## Exercise instructions
Begin with the line that has "RECT 3.990 24.840 46.000 26.840 ;". Give it and every line after it again, exactly, through the end of the entries below.

## Provided data

::::::::

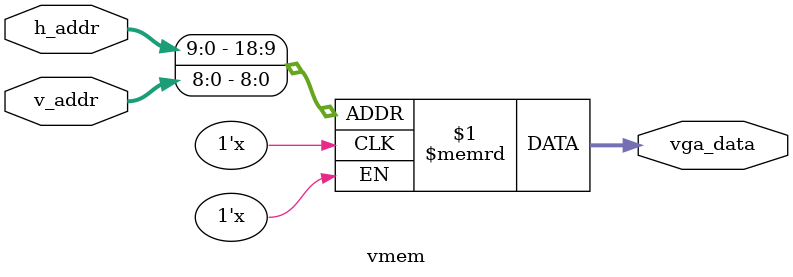
<source format=v>
module top(
        input clk,
        input rst,
        input [4:0] btn,
        input [7:0] sw,
        input ps2_clk,
        input ps2_data,
        input uart_rx,
        output uart_tx,
        output [15:0] ledr,
        output VGA_CLK,
        output VGA_HSYNC,
        output VGA_VSYNC,
        output VGA_BLANK_N,
        output [7:0] VGA_R,
        output [7:0] VGA_G,
        output [7:0] VGA_B,
        output [7:0] seg0,
        output [7:0] seg1,
        output [7:0] seg2,
        output [7:0] seg3,
        output [7:0] seg4,
        output [7:0] seg5,
        output [7:0] seg6,
        output [7:0] seg7
    );

    led my_led(
            .clk(clk),
            .rst(rst),
            .btn(btn),
            .sw(sw),
            .ledr(ledr)
        );

    assign VGA_CLK = clk;

    wire [9:0] h_addr;
    wire [9:0] v_addr;
    wire [23:0] vga_data;

    vga_ctrl my_vga_ctrl(
                 .pclk(clk),
                 .reset(rst),
                 .vga_data(vga_data),
                 .h_addr(h_addr),
                 .v_addr(v_addr),
                 .hsync(VGA_HSYNC),
                 .vsync(VGA_VSYNC),
                 .valid(VGA_BLANK_N),
                 .vga_r(VGA_R),
                 .vga_g(VGA_G),
                 .vga_b(VGA_B)
             );

    ps2_keyboard my_keyboard(
                     .clk(clk),
                     .resetn(~rst),
                     .ps2_clk(ps2_clk),
                     .ps2_data(ps2_data)
                 );

    seg my_seg(
            .clk(clk),
            .rst(rst),
            .o_seg0(seg0),
            .o_seg1(seg1),
            .o_seg2(seg2),
            .o_seg3(seg3),
            .o_seg4(seg4),
            .o_seg5(seg5),
            .o_seg6(seg6),
            .o_seg7(seg7)
        );

    vmem my_vmem(
             .h_addr(h_addr),
             .v_addr(v_addr[8:0]),
             .vga_data(vga_data)
         );

    uart my_uart(
             .tx(uart_tx),
             .rx(uart_rx)
         );

endmodule

module vmem(
        input [9:0] h_addr,
        input [8:0] v_addr,
        output [23:0] vga_data
    );

    reg [23:0] vga_mem [524287:0];

    initial begin
        // $readmemh("resource/picture.hex", vga_mem);
    end

    assign vga_data = vga_mem[{h_addr, v_addr}];

endmodule

</source>
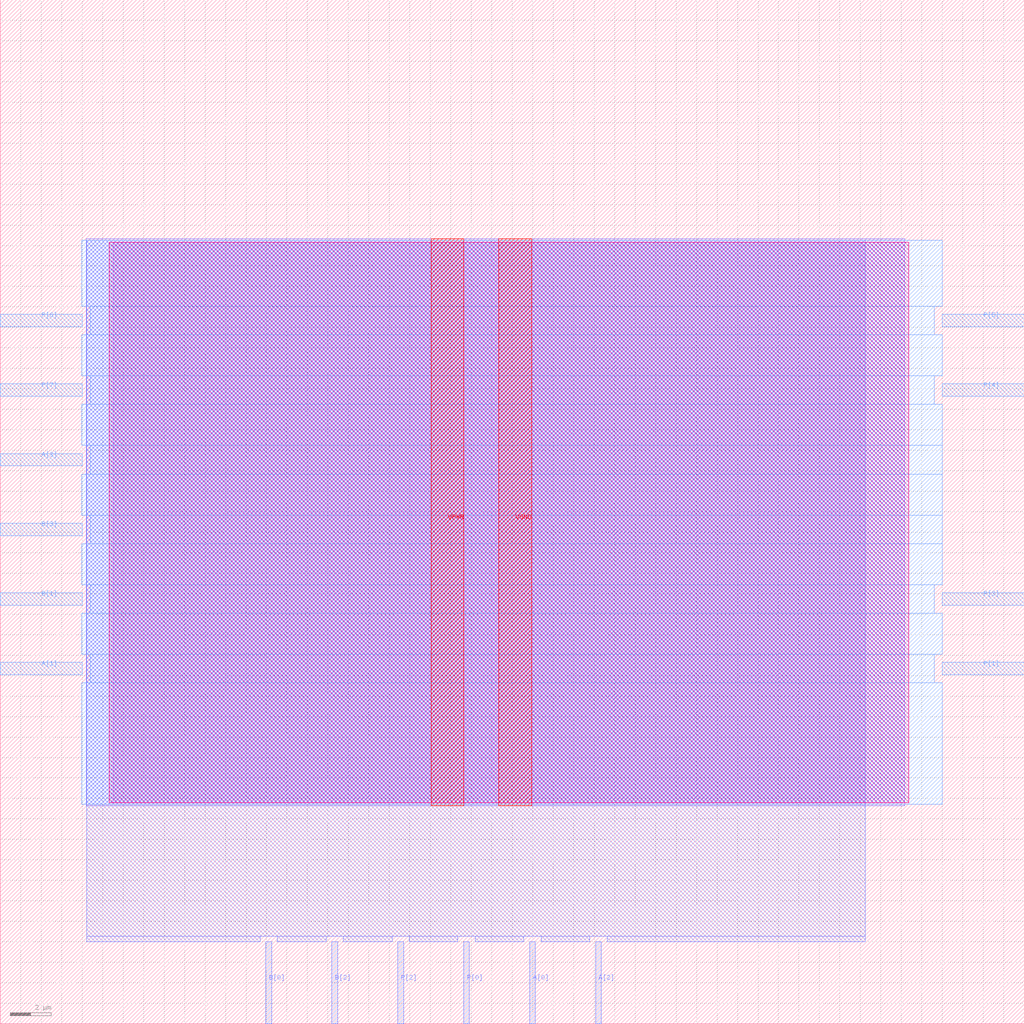
<source format=lef>
VERSION 5.7 ;
  NOWIREEXTENSIONATPIN ON ;
  DIVIDERCHAR "/" ;
  BUSBITCHARS "[]" ;
MACRO mult4_SARSANPASOS_VENTAJA_RUIDO_e8_SARSA_RUIDO_e9_SARSA_RUIDO_e9_SARSA_RUIDO_e9
  CLASS BLOCK ;
  FOREIGN mult4_SARSANPASOS_VENTAJA_RUIDO_e8_SARSA_RUIDO_e9_SARSA_RUIDO_e9_SARSA_RUIDO_e9 ;
  ORIGIN 0.000 0.000 ;
  SIZE 50.000 BY 50.000 ;
  PIN A[0]
    DIRECTION INPUT ;
    USE SIGNAL ;
    ANTENNAGATEAREA 0.196500 ;
    PORT
      LAYER met2 ;
        RECT 25.850 0.000 26.130 4.000 ;
    END
  END A[0]
  PIN A[1]
    DIRECTION INPUT ;
    USE SIGNAL ;
    ANTENNAGATEAREA 0.196500 ;
    PORT
      LAYER met3 ;
        RECT 0.000 17.040 4.000 17.640 ;
    END
  END A[1]
  PIN A[2]
    DIRECTION INPUT ;
    USE SIGNAL ;
    ANTENNAGATEAREA 0.213000 ;
    PORT
      LAYER met2 ;
        RECT 29.070 0.000 29.350 4.000 ;
    END
  END A[2]
  PIN A[3]
    DIRECTION INPUT ;
    USE SIGNAL ;
    ANTENNAGATEAREA 0.196500 ;
    PORT
      LAYER met3 ;
        RECT 0.000 27.240 4.000 27.840 ;
    END
  END A[3]
  PIN B[0]
    DIRECTION INPUT ;
    USE SIGNAL ;
    ANTENNAGATEAREA 0.196500 ;
    PORT
      LAYER met2 ;
        RECT 12.970 0.000 13.250 4.000 ;
    END
  END B[0]
  PIN B[1]
    DIRECTION INPUT ;
    USE SIGNAL ;
    ANTENNAGATEAREA 0.126000 ;
    PORT
      LAYER met3 ;
        RECT 0.000 20.440 4.000 21.040 ;
    END
  END B[1]
  PIN B[2]
    DIRECTION INPUT ;
    USE SIGNAL ;
    ANTENNAGATEAREA 0.196500 ;
    PORT
      LAYER met2 ;
        RECT 16.190 0.000 16.470 4.000 ;
    END
  END B[2]
  PIN B[3]
    DIRECTION INPUT ;
    USE SIGNAL ;
    ANTENNAGATEAREA 0.213000 ;
    PORT
      LAYER met3 ;
        RECT 0.000 23.840 4.000 24.440 ;
    END
  END B[3]
  PIN P[0]
    DIRECTION OUTPUT ;
    USE SIGNAL ;
    ANTENNADIFFAREA 0.445500 ;
    PORT
      LAYER met2 ;
        RECT 22.630 0.000 22.910 4.000 ;
    END
  END P[0]
  PIN P[1]
    DIRECTION OUTPUT ;
    USE SIGNAL ;
    ANTENNADIFFAREA 0.445500 ;
    PORT
      LAYER met3 ;
        RECT 46.000 17.040 50.000 17.640 ;
    END
  END P[1]
  PIN P[2]
    DIRECTION OUTPUT ;
    USE SIGNAL ;
    ANTENNADIFFAREA 0.445500 ;
    PORT
      LAYER met2 ;
        RECT 19.410 0.000 19.690 4.000 ;
    END
  END P[2]
  PIN P[3]
    DIRECTION OUTPUT ;
    USE SIGNAL ;
    ANTENNADIFFAREA 0.445500 ;
    PORT
      LAYER met3 ;
        RECT 46.000 20.440 50.000 21.040 ;
    END
  END P[3]
  PIN P[4]
    DIRECTION OUTPUT ;
    USE SIGNAL ;
    ANTENNADIFFAREA 0.445500 ;
    PORT
      LAYER met3 ;
        RECT 46.000 30.640 50.000 31.240 ;
    END
  END P[4]
  PIN P[5]
    DIRECTION OUTPUT ;
    USE SIGNAL ;
    ANTENNADIFFAREA 0.445500 ;
    PORT
      LAYER met3 ;
        RECT 46.000 34.040 50.000 34.640 ;
    END
  END P[5]
  PIN P[6]
    DIRECTION OUTPUT ;
    USE SIGNAL ;
    ANTENNADIFFAREA 0.445500 ;
    PORT
      LAYER met3 ;
        RECT 0.000 34.040 4.000 34.640 ;
    END
  END P[6]
  PIN P[7]
    DIRECTION OUTPUT ;
    USE SIGNAL ;
    ANTENNADIFFAREA 0.445500 ;
    PORT
      LAYER met3 ;
        RECT 0.000 30.640 4.000 31.240 ;
    END
  END P[7]
  PIN VGND
    DIRECTION INOUT ;
    USE GROUND ;
    PORT
      LAYER met4 ;
        RECT 24.340 10.640 25.940 38.320 ;
    END
  END VGND
  PIN VPWR
    DIRECTION INOUT ;
    USE POWER ;
    PORT
      LAYER met4 ;
        RECT 21.040 10.640 22.640 38.320 ;
    END
  END VPWR
  OBS
      LAYER nwell ;
        RECT 5.330 10.795 44.350 38.165 ;
      LAYER li1 ;
        RECT 5.520 10.795 44.160 38.165 ;
      LAYER met1 ;
        RECT 4.210 10.640 44.160 38.320 ;
      LAYER met2 ;
        RECT 4.230 4.280 42.230 38.265 ;
        RECT 4.230 4.000 12.690 4.280 ;
        RECT 13.530 4.000 15.910 4.280 ;
        RECT 16.750 4.000 19.130 4.280 ;
        RECT 19.970 4.000 22.350 4.280 ;
        RECT 23.190 4.000 25.570 4.280 ;
        RECT 26.410 4.000 28.790 4.280 ;
        RECT 29.630 4.000 42.230 4.280 ;
      LAYER met3 ;
        RECT 3.990 35.040 46.000 38.245 ;
        RECT 4.400 33.640 45.600 35.040 ;
        RECT 3.990 31.640 46.000 33.640 ;
        RECT 4.400 30.240 45.600 31.640 ;
        RECT 3.990 28.240 46.000 30.240 ;
        RECT 4.400 26.840 46.000 28.240 ;
        RECT 3.990 24.840 46.000 26.840 ;
        RECT 4.400 23.440 46.000 24.840 ;
        RECT 3.990 21.440 46.000 23.440 ;
        RECT 4.400 20.040 45.600 21.440 ;
        RECT 3.990 18.040 46.000 20.040 ;
        RECT 4.400 16.640 45.600 18.040 ;
        RECT 3.990 10.715 46.000 16.640 ;
  END
END mult4_SARSANPASOS_VENTAJA_RUIDO_e8_SARSA_RUIDO_e9_SARSA_RUIDO_e9_SARSA_RUIDO_e9
END LIBRARY


</source>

::::::::

## Response box
        RECT 3.990 24.840 46.000 26.840 ;
        RECT 4.400 23.440 46.000 24.840 ;
        RECT 3.990 21.440 46.000 23.440 ;
        RECT 4.400 20.040 45.600 21.440 ;
        RECT 3.990 18.040 46.000 20.040 ;
        RECT 4.400 16.640 45.600 18.040 ;
        RECT 3.990 10.715 46.000 16.640 ;
  END
END mult4_SARSANPASOS_VENTAJA_RUIDO_e8_SARSA_RUIDO_e9_SARSA_RUIDO_e9_SARSA_RUIDO_e9
END LIBRARY


</source>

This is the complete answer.